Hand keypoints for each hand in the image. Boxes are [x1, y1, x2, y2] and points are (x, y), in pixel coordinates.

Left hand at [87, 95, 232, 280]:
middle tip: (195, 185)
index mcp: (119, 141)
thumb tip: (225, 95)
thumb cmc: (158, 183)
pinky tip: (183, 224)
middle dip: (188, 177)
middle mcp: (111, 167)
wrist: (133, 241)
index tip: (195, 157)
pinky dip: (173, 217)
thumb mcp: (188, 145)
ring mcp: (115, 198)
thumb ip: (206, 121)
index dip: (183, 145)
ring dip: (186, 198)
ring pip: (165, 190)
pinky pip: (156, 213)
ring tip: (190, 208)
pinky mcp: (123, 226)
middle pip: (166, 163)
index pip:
=-=-=-=-=
Your answer should be one number, the count of lines in the entries holding the string "index".

**Solution for this task**: 4